Multiple pieces of research over at least the last two decades have demonstrated extensive geographic variation in health spending, primarily in Medicare, but in employer-sponsored health plans as well. If you hold prices constant, much of the variation is revealed to be in utilization. Utilization is largely driven by physician choices, what are referred to as physician practice patterns. Physicians order most health care, so they control utilization. They learn practice patterns first in medical school and then tend to pick up the patterns of physicians in the community where they begin to work. Some research has found that when a physician moves, he or she will adopt the practice patterns in their new community. While there is room for some judgment about optimal care, most research leads to evidence-based guidelines that should not vary from place to place. Any care above the optimal contributes to our excessive health spending problem.
In this paper the authors followed military members who were moved from one base to another to see if their care changed as they changed locations and physicians. Military physicians are salaried so they don’t have an incentive to provide more care to make money. Military health benefits are provided without significant deductibles and copays so consumer cost isn’t likely a factor in care. The researchers found that care patterns did change after a move and that those geographic differences in care patterns accounted for about 80% of total variation in spending.
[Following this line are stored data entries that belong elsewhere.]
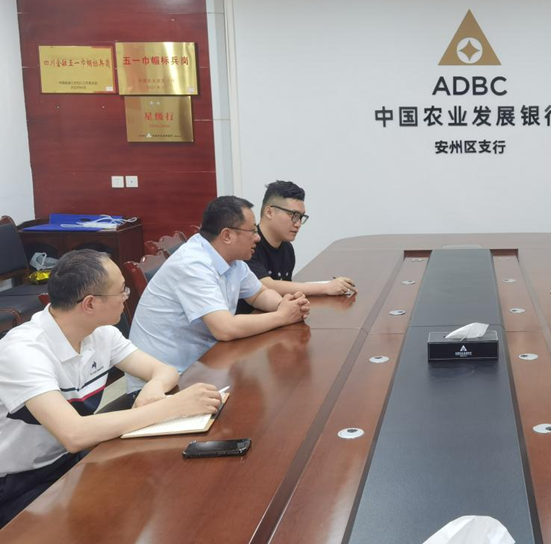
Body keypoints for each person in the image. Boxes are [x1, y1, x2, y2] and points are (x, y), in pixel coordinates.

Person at [0, 250, 221, 527]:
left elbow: (163, 371)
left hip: (67, 461)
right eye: (121, 290)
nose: (126, 296)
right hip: (16, 483)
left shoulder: (101, 333)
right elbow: (74, 433)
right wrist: (170, 407)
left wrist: (152, 389)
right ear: (90, 303)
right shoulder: (23, 351)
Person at [127, 196, 310, 392]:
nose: (257, 237)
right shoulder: (193, 264)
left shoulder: (232, 259)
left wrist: (284, 304)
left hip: (204, 364)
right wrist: (282, 316)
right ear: (227, 235)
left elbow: (258, 294)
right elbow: (225, 328)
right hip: (164, 385)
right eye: (252, 231)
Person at [235, 181, 355, 314]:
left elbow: (285, 293)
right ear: (269, 212)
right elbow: (266, 286)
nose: (298, 224)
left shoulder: (287, 248)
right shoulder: (248, 246)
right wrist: (325, 287)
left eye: (301, 217)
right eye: (293, 215)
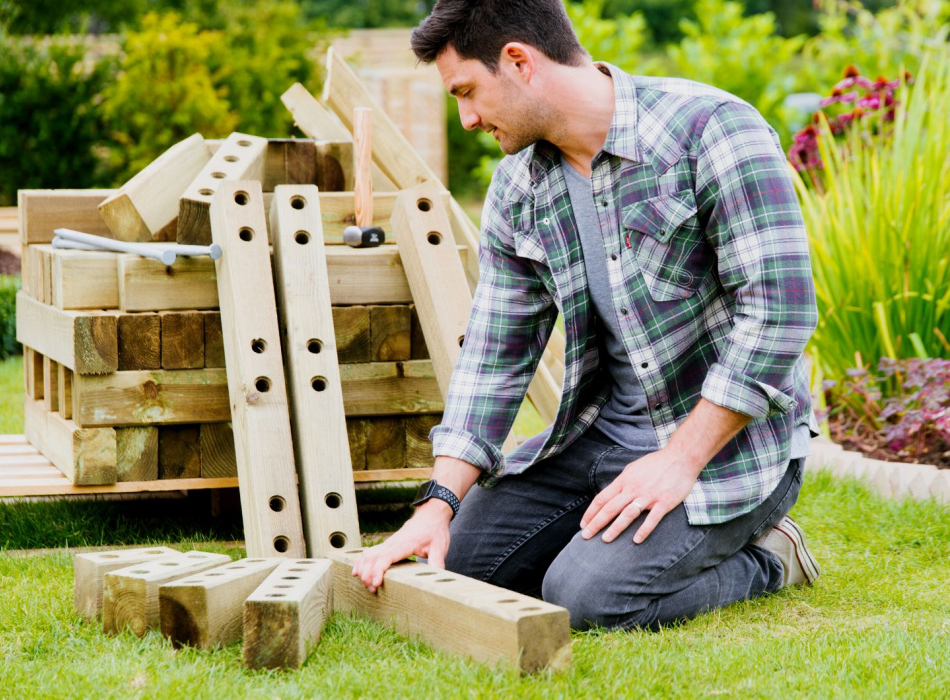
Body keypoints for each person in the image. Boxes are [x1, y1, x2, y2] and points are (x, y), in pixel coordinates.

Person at [352, 0, 821, 631]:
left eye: (467, 92)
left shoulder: (713, 130)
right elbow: (495, 354)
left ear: (518, 61)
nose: (465, 119)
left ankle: (770, 559)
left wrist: (677, 463)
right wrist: (437, 504)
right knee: (459, 568)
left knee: (584, 597)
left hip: (725, 450)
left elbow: (780, 315)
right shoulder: (519, 187)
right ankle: (607, 528)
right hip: (597, 438)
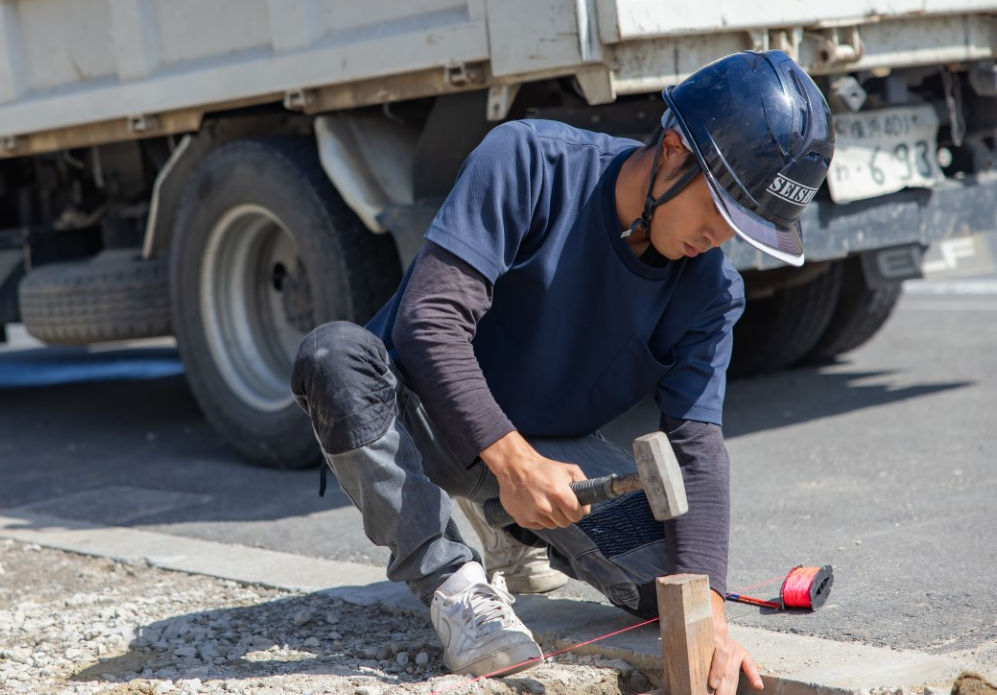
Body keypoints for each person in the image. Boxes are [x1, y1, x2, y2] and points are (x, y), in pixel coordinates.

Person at [291, 50, 834, 691]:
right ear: (671, 152)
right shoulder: (529, 162)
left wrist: (707, 608)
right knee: (333, 355)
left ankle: (510, 531)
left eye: (745, 227)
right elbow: (429, 323)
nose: (720, 236)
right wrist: (514, 464)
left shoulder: (712, 294)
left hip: (549, 450)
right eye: (720, 209)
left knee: (655, 592)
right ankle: (453, 582)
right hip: (421, 415)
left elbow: (696, 446)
Over one million people who moved were compared with over two million in the control cohort. In the geographic regions with higher utilization and spending, there was no difference in quality measures. Utilization differed by as much as twice across regions. That is a huge variation if everyone is practicing according to the same standards of care. It is highly unlikely that patient preference plays a signficant role in the variation, given that the patient moves are essentially random and involuntary in the military system. (NBER Paper)

Very interesting, especially the incentives (or lack thereof) you mention; will check this out. Have to admit, reading the headline I had a flashback to the Wennberg and Gittelsohn study in the 70’s.